As Jon Crawford strolled through Trainsong Park with his dog Kingpin on Friday morning he had the whole place to himself and that’s just the way he likes it. “Everyone here keeps to theirselves,” he said. “This is on of the quietest streets there is.” Jon lives next to Trainsong Park, a focal point of this small neighborhood home to many families.
The quiet street that Jon calls home hasn’t always been so quiet. According to him the SWAT team was called in two years ago to remove residents from a house who were spun out on drugs and holding other drug dealers hostage. Scenes like that have given Trainsong a reputation of being as Jon said, “scary, but there’s nothing going on over here.” Nothing might be good for homeowners, but it’s bad for business.
Chocolate Decadence owner Larry Bradley said, “No one knows where Bethel Dr. is.” He also shared similar feelings about the neighborhoods reputation. “There might be a perception that this is a negative neighborhood,” he said. “But actually it’s pretty positive; there’s a doughnut shop next door, the smell of barbeque every other day of the week, and a brewery behind us.” When asked the best way to improve the negative perception Larry said, “have people come down and eat more chocolate, if they ate more chocolate they’d feel better about the neighborhood.” Spoken like a true businessman.

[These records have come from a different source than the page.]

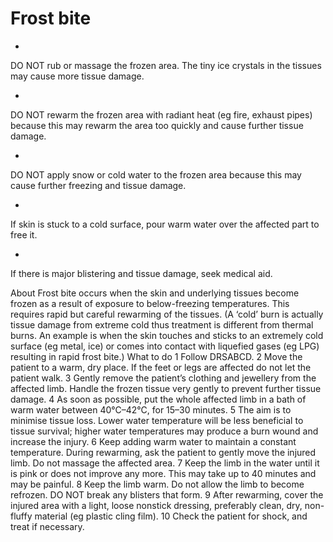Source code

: ﻿# Frost bite 


- 
DO NOT rub or massage the frozen area. The tiny ice crystals in the tissues may cause more tissue damage. 

- 
DO NOT rewarm the frozen area with radiant heat (eg fire, exhaust pipes) because this may rewarm the area too quickly and cause further tissue damage. 

- 
DO NOT apply snow or cold water to the frozen area because this may cause further freezing and tissue damage. 

- 
If skin is stuck to a cold surface, pour warm water over the affected part to free it. 

- 
If there is major blistering and tissue damage, seek medical aid. 


About 
Frost bite occurs when the skin and underlying tissues become frozen as a result of exposure to below-freezing temperatures. This requires rapid but careful rewarming of the tissues. 
(A ‘cold’ burn is actually tissue damage from extreme cold thus treatment is different from thermal burns. An example is when the skin touches and sticks to an extremely cold surface (eg metal, ice) or comes into contact with liquefied gases (eg LPG) resulting in rapid frost bite.) 
What to do 
1 Follow DRSABCD. 
2 Move the patient to a warm, dry place. If the feet or legs are affected do not let the patient walk. 
3 Gently remove the patient’s clothing and jewellery from the affected limb. Handle the frozen tissue very gently to prevent further tissue damage. 
4 As soon as possible, put the whole affected limb in a bath of warm water between 40°C–42°C, for 15–30 minutes. 
5 The aim is to minimise tissue loss. Lower water temperature will be less beneficial to tissue survival; higher water temperatures may produce a burn wound and increase the injury. 
6 Keep adding warm water to maintain a constant temperature. During rewarming, ask the patient to gently move the injured limb. Do not massage the affected area. 
7 Keep the limb in the water until it is pink or does not improve any more. This may take up to 40 minutes and may be painful. 
8 Keep the limb warm. Do not allow the limb to become refrozen. DO NOT break any blisters that form. 
9 After rewarming, cover the injured area with a light, loose nonstick dressing, preferably clean, dry, non-fluffy material (eg plastic cling film). 
10 Check the patient for shock, and treat if necessary.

Not all business in Trainsong struggle with the negative perception of the neighborhood. Eric Lahmers, an employee of Four Corners Veterinary Clinic on Roosevelt Blvd, said, “we haven’t really seen any negative effects on the clinic; they leave us alone for the most part.” He saw the neighborhood as a real mix of people from “regular homeowners to the somewhat downtrodden.”
Crawford’s, Bradley’s, and Lahmer’s statements all had the same theme; people associate Trainsong with things like crime and poverty, which keeps them away from the neighborhood. Trainsong’s lack of activity suits residents like Jon Crawford just fine. He knows the real atmosphere of the neighborhood and isn’t concerned with the public’s perception. Business owners like Larry Bradley, on the other hand, work hard to improve the reputation of the area in the hopes of bringing in more customers.
A small group of individuals have given the Trainsong community a bad name. A larger group has now stepped up to change that and turn the neighborhood a place for both businesses and homeowners.